A very common question that we receive from clients is regarding their IRA accounts, investment accounts, and retirement accounts. Since a large majority of our clients will set up trusts in order to avoid probate and make things simple for their families when they are gone, a lot of our clients have questions on what they should do with these IRA accounts, investment accounts, and retirement accounts. Specifically, it is very easy to name a beneficiary of an IRA account, investment account, and different types of retirement accounts. Therefore, you technically do not need to retitle these accounts into the name of a trust in order to avoid probate, as these are commonly referred to as non-probate assets, as they can easily transfer to the named beneficiary outside of probate.

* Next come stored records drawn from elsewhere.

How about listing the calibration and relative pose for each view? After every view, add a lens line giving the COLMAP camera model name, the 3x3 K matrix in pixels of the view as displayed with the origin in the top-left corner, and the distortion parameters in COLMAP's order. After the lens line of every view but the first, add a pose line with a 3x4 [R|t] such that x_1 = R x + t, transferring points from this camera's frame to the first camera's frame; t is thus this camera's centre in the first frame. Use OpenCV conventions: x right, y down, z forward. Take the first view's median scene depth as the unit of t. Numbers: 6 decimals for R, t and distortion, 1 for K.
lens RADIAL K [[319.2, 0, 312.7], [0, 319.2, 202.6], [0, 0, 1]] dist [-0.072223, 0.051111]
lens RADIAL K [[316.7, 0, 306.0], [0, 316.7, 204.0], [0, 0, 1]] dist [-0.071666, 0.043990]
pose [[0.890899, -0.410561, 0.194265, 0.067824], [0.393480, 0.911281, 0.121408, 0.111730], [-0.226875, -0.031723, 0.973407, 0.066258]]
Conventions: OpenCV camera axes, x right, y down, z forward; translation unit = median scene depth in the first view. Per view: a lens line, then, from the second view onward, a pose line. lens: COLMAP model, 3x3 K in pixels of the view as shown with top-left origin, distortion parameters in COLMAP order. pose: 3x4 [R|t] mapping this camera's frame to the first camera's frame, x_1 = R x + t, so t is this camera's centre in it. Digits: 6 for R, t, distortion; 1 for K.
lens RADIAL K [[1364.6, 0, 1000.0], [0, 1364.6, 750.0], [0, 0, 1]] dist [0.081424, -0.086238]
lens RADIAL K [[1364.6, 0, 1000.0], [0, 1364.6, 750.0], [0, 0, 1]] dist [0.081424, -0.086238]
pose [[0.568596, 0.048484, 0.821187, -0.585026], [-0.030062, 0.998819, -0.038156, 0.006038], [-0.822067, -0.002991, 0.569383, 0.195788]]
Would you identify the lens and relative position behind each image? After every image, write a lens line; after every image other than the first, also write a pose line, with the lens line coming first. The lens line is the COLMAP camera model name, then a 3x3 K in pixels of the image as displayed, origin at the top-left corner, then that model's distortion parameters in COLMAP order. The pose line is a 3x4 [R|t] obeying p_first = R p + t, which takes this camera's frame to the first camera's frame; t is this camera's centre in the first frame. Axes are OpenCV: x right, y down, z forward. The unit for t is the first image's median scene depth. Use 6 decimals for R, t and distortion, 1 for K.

However, people also need to be aware of recent Supreme Court decisions regarding inherited IRA accounts. Specifically, you can name a beneficiary on an IRA account. Upon your death, the beneficiary has the option in which to withdraw the funds from the IRA that was inherited, or turn the IRA into an inherited IRA account and continue the account as a tax-deferred savings vehicle. However, an important consideration when it comes to estate planning strategies is the result of a recent Supreme Court decision. The United States Supreme Court recently held that inherited IRAs are not entitled to creditor and bankruptcy protection.
What does this mean? For example, if your son inherits an IRA from you at your death and decides to continue the IRA as an inherited IRA for the purposes of creating a tax-deferred savings vehicle, then that inherited IRA account can be seized for the benefit of any future creditors of your son. Specifically, that inherited IRA account does not provide any asset protection.
Let’s say that John and Jane both pass away with a large IRA account in the total amount of $950,000. John and Jane also had a son, James, who had a lot of financial problems and bad luck. James decided to continue the IRA account after he inherited it and continued the account as an inherited IRA account. A few years later, James was involved in a severe automobile accident and a $1 million judgment was obtained against him. Due to the fact that his insurance only covered the first $500,000 of this judgment, James filed for bankruptcy relief to discharge the remaining $500,000 in liability. However, due to the recent Supreme Court decision, James’ $950,000 inherited IRA account would not be considered an exempt asset, and the bankruptcy court would seize that asset for the benefit of James’ creditors.
Therefore, due to these concerns, it may be appropriate to name the trust as the beneficiary of an IRA, investment, or other retirement accounts. If John and Jane had named their trust as the beneficiary of the IRA account, and their trust contained certain asset protection language in the trust, such as staggered distribution to James over the course of his lifetime, then the IRA would be protected from this type of creditor situation.
As such, there may be certain estate planning reasons for naming the trust as the beneficiary of certain IRA, investment, and retirement accounts. However, these important decisions should only be made after a careful and thorough discussion with an experienced and knowledgeable estate planning attorney where you thoroughly discuss your family, life, and financial situation.